Un podio che parla bellunese. Lucia Dalmasso conquista il bronzo nel gigante parallelo di snowboard a Livigno al termine di una finalina tutta di casa, vinta contro Elisa Caffont. Un derby in piena regola che vale una medaglia olimpica e che riporta l’Italia sul podio della specialità a ventiquattro anni dal bronzo di Lidia Trettel a Salt Lake City 2002.
La giornata della bellunese è stata solida fin dalle qualificazioni, chiuse al quarto posto. Agli ottavi Dalmasso ha superato per sei centesimi l’azzurra Jasmin Coratti, poi ai quarti ha eliminato la polacca Aleksandra Krol-Walas. In semifinale si è arresa all’austriaca Sabine Payer, ma nella small final ha ritrovato lucidità e aggressività, imponendosi su Caffont e portando a casa la soddisfazione più grande della sua carriera. L’oro è andato alla ceca Zuzana Maderova, vincente proprio su Payer nell’ultimo atto. Per Dalmasso è un traguardo dal sapore speciale anche sul piano personale: da giovane sciatrice, aveva cambiato disciplina dopo un grave infortunio alle ginocchia. Oggi, sulle nevi di Livigno, la sua scelta trova la consacrazione olimpica.
Padrin: “Giornata memorabile per lo sport e per le Dolomiti bellunesi”
Grande entusiasmo anche dal territorio. Il presidente della Provincia di Belluno, Roberto Padrin, parla di “una giornata straordinaria di sport, emozioni e orgoglio per il Bellunese e per tutte le nostre Dolomiti”, protagoniste del primo weekend delle Olimpiadi di Milano Cortina 2026. «Voglio esprimere le mie più sincere congratulazioni a Lucia Dalmasso – afferma Padrin – che nel gigante parallelo femminile ha conquistato il terzo posto superando nella finale per il bronzo l’altra atleta bellunese Elisa Caffont. Un derby che racconta meglio di qualsiasi parola la qualità e il livello raggiunto dal nostro movimento sportivo».
Il presidente ricorda anche l’argento di Lisa Vittozzi nella staffetta mista di biathlon ad Anterselva e rivolge un pensiero a tutti gli atleti bellunesi impegnati nelle competizioni olimpiche: «A loro va il ringraziamento della Provincia per l’impegno e per l’orgoglio con cui rappresentano il nostro territorio». Padrin esprime infine vicinanza a Lindsey Vonn, vittima di un grave incidente nella discesa libera: «A Lindsey va il nostro pensiero e l’augurio di una pronta e completa guarigione. Cortina è e rimarrà sempre casa sua».
«Quella di oggi – conclude – è una giornata che resterà nella memoria collettiva: le nostre montagne, gli atleti e il pubblico hanno dato il meglio, confermando che Milano Cortina 2026 è una straordinaria festa dello sport e dei territori che la ospitano».

» **CONSEGNA**
Ricopia senza alcuna modifica il brano dell'articolo sul bronzo olimpico di Lucia Dalmasso che va da "Un podio che" giù fino a "Lake City 2002.".

» **ELENCO FORNITO**
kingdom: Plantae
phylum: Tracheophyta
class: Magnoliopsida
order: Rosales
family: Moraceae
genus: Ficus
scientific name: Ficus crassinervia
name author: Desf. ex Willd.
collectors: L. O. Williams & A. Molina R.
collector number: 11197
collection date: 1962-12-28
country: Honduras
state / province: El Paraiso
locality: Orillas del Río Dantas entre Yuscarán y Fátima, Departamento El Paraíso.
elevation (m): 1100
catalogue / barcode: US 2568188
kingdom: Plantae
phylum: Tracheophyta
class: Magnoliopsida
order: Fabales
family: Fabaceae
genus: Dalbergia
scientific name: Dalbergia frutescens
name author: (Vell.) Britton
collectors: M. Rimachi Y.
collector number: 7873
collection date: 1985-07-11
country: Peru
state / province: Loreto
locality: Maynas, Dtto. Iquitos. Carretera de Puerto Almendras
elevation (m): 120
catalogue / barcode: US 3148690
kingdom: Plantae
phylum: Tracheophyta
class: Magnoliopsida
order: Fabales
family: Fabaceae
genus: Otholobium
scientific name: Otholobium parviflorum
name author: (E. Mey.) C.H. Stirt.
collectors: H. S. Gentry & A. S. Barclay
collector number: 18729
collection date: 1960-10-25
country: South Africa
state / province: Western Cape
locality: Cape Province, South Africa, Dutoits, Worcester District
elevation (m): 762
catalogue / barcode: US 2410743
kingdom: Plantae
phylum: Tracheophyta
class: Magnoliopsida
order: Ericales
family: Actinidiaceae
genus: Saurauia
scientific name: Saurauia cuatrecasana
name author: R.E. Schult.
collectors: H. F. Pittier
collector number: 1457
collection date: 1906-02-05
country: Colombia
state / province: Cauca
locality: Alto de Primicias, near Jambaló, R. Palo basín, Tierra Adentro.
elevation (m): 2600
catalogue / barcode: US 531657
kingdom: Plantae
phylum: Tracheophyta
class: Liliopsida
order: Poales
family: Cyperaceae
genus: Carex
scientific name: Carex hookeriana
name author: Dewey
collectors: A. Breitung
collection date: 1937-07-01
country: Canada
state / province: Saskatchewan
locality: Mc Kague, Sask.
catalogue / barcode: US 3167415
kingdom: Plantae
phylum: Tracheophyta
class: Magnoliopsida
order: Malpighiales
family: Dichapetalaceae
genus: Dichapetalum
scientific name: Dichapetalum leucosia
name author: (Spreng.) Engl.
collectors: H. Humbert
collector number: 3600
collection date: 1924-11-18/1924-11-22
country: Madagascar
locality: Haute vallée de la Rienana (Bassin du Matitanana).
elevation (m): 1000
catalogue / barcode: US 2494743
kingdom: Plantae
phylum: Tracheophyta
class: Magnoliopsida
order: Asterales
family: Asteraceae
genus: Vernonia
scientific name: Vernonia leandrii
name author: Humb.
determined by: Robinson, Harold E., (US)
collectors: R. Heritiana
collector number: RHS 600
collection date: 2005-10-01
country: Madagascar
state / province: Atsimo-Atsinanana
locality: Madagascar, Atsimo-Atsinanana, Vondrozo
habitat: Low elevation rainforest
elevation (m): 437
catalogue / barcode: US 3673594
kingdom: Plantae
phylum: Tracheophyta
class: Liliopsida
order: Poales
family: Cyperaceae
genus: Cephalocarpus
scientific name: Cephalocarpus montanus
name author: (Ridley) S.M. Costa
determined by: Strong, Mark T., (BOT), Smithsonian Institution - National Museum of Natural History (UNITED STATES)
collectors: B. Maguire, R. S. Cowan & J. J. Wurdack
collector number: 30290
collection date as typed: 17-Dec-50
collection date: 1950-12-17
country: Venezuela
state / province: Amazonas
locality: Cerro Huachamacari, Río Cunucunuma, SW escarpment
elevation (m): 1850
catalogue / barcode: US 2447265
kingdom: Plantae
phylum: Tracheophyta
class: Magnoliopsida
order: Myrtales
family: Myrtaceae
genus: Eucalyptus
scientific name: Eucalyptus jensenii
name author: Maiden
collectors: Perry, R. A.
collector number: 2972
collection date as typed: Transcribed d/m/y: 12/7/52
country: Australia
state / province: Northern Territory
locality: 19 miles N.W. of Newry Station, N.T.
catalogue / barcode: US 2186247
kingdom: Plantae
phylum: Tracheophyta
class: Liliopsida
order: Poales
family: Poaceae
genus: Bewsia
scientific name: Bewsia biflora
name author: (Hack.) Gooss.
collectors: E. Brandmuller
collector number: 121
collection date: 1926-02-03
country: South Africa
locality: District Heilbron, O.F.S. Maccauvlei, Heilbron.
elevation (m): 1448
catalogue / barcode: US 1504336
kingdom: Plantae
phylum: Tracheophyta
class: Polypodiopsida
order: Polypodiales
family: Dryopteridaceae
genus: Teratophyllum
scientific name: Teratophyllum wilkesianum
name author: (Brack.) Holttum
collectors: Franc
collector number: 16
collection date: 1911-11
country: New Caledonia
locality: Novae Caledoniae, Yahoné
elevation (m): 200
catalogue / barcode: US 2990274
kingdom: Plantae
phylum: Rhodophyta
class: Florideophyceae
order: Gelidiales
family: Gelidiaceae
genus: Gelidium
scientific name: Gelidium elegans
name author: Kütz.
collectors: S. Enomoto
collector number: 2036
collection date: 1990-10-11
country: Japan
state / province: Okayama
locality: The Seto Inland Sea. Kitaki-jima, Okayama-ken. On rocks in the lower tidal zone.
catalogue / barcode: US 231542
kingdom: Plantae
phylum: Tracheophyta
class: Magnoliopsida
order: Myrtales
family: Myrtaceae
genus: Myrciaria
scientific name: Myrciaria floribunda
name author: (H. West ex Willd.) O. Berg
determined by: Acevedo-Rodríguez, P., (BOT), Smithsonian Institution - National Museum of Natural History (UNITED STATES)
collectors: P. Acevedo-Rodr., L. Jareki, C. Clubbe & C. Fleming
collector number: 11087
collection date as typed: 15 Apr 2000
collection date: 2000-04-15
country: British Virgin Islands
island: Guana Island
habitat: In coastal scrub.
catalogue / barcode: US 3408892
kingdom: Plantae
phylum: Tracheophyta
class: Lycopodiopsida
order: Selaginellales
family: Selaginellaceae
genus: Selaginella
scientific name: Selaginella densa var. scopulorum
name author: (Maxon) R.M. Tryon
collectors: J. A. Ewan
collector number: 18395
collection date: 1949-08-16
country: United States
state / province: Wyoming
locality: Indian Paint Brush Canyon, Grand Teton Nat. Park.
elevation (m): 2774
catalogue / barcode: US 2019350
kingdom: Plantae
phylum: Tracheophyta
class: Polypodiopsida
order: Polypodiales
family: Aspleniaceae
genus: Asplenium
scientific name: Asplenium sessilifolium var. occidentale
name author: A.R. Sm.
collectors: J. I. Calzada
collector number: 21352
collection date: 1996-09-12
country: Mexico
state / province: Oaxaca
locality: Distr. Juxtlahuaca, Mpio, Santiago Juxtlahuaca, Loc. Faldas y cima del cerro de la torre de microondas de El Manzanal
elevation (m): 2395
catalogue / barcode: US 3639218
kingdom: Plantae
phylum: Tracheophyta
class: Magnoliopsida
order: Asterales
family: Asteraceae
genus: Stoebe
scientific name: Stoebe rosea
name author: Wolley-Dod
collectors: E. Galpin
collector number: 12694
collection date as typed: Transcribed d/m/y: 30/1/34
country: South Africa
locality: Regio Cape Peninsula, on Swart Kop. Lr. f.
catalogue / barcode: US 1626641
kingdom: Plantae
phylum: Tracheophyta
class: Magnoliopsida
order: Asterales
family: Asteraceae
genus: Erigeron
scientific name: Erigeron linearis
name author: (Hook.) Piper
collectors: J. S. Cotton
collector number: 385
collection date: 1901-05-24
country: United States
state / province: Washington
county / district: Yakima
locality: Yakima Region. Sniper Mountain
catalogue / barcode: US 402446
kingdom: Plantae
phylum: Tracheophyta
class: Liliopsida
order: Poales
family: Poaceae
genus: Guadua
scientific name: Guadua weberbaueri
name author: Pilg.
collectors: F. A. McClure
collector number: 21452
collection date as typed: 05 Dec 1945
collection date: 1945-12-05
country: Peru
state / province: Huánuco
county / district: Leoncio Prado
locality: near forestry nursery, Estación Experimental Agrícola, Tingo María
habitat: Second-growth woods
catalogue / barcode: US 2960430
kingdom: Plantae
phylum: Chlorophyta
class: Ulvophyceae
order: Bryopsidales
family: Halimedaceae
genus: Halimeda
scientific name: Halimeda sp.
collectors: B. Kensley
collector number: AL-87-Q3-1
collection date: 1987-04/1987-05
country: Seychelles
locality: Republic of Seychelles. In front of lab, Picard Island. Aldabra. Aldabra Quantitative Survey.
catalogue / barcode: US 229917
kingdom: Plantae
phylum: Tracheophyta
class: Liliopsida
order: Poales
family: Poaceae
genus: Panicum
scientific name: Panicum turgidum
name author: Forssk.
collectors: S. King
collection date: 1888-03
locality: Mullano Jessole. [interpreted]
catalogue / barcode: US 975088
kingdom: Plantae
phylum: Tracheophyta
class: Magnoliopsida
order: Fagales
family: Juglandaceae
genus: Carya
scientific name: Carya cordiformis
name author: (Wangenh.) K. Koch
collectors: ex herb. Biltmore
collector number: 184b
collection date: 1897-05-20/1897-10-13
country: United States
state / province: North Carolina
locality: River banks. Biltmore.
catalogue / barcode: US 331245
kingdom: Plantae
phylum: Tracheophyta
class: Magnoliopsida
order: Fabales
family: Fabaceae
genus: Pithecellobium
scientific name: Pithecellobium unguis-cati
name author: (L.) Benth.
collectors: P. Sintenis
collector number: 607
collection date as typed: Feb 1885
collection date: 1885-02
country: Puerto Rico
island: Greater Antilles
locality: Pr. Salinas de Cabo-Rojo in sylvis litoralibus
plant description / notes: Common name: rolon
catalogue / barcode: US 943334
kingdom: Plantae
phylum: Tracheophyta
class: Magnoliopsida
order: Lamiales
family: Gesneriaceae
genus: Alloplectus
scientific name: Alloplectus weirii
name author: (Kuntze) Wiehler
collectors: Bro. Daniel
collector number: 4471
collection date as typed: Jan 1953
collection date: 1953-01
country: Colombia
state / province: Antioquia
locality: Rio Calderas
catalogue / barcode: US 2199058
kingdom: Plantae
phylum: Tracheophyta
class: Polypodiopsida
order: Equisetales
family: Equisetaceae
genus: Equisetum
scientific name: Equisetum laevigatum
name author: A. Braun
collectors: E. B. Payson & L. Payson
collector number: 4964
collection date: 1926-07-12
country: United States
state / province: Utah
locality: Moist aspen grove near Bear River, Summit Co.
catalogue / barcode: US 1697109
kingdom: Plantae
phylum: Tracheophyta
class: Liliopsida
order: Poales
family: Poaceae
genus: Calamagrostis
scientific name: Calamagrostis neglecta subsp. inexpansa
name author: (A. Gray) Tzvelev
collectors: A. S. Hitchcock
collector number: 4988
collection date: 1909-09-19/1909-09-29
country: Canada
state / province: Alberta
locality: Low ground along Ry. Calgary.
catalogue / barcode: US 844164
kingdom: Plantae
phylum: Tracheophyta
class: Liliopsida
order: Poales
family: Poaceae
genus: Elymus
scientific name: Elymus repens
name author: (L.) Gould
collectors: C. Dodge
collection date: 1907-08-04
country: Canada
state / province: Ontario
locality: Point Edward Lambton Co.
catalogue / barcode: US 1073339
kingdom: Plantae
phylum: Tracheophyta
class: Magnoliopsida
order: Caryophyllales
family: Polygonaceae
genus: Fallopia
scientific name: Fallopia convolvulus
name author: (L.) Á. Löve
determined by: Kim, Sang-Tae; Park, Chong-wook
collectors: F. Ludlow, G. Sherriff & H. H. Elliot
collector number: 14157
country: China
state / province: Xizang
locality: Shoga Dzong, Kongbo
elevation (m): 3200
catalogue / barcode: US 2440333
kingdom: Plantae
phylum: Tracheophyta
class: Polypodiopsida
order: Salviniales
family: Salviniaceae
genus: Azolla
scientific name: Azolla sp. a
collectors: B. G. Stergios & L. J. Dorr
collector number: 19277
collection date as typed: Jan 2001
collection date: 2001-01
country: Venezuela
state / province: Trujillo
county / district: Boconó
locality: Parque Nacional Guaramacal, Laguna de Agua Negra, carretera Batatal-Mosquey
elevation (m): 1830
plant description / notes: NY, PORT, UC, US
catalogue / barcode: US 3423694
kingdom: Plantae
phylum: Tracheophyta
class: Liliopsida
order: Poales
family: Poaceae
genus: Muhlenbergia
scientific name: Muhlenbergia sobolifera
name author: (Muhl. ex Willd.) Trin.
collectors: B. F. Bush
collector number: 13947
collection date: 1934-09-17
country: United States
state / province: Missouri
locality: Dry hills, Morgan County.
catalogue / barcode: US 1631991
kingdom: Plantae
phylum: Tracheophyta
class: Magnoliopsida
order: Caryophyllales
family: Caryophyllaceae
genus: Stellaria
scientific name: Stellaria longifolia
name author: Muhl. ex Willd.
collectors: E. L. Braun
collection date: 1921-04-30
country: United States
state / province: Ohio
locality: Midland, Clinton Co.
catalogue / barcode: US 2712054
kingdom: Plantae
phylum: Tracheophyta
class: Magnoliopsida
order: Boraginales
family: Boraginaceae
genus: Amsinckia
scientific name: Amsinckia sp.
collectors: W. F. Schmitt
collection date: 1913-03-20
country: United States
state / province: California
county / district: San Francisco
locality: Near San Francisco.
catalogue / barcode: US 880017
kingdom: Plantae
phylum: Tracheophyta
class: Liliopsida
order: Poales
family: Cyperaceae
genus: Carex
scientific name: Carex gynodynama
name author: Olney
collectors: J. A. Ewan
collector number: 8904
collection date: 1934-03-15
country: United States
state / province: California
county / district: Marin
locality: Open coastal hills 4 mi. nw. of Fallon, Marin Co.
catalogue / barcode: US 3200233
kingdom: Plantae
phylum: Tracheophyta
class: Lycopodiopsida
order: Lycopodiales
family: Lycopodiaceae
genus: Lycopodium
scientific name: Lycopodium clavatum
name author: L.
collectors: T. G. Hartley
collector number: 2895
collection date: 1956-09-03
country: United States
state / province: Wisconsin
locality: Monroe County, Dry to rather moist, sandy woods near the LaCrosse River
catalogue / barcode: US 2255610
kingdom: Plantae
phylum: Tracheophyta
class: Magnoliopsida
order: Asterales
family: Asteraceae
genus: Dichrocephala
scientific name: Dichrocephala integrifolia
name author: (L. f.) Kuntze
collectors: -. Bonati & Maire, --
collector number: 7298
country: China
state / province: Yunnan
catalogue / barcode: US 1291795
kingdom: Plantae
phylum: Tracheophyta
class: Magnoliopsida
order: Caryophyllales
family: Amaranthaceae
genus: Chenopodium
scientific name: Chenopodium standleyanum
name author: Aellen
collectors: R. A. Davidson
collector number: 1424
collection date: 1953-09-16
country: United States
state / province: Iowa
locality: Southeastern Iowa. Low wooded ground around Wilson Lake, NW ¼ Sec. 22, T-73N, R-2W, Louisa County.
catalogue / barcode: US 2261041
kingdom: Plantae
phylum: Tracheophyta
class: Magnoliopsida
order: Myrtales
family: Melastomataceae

» **SPAZIO RISPOSTA**
Un podio che parla bellunese. Lucia Dalmasso conquista il bronzo nel gigante parallelo di snowboard a Livigno al termine di una finalina tutta di casa, vinta contro Elisa Caffont. Un derby in piena regola che vale una medaglia olimpica e che riporta l’Italia sul podio della specialità a ventiquattro anni dal bronzo di Lidia Trettel a Salt Lake City 2002.